The Vacuum Field is located in Lea County New Mexico, on the Northwestern Shelf of the Permian Basin, and produces from numerous units including the Leonardian/Guadalupian (Permian) San Andres and Grayburg Formations. This thesis project involved the description and interpretation of two Vacuum Field wells, the VGSAU # 157 and the CVU #72, which were cored primarily in the San Andres Formation. The main purposes of this study are to describe the shallow water platform carbonates of the San Andres Formation as developed in the Vacuum Field and to fully interpret the lithofacies, depositional environments, cyclicity, and their correlation to reservoir continuity.

Despite extensive dolomitization and karsting within the cored intervals, several lithofacies were identified from grain types, fabrics and sedimentary structures in the upper San Andres of the Vacuum Field.
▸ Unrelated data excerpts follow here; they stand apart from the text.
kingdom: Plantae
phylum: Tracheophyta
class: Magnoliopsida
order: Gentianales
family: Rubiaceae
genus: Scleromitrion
Tidal flat-capped cycles contained stromatolitic algal laminations, mud cracks and predominantly nonskeletal grains and represented the shallowest water deposits. Shoal-capped cycles formed in slightly deeper water, but with high-energy cycle tops marked by cross-bedding and mostly non-skeletal grains, and open marine-capped cycles formed in the deepest water and displayed burrowing and skeletal grains. In overall shallowing upward sequences, the depositional environments identified include; open marine subtidal, shoal/intertidal, restricted subtidal, restricted peritidal and supratidal/tidal flat.

Three High Frequency Sequences of the upper San Andres (Guad 4, Guad 8 {Guad 12} and Guad 9 {Guad 13}) identified by previous workers were observed in core. Exposure and karsting occur in the upper part of these HFS’s. Karst caves and collapse breccias are cemented with anhydrite and/or quartz sand and thus are not porous. The original depositional textures of the San Andres Formation exerted a major control on resultant diagenetic fabrics and porosities identified in the study. These diagenetic features interrupt the cycle set/flow units in both Guad 4 and Guad 8, therefore affecting both reservoir continuity and quality.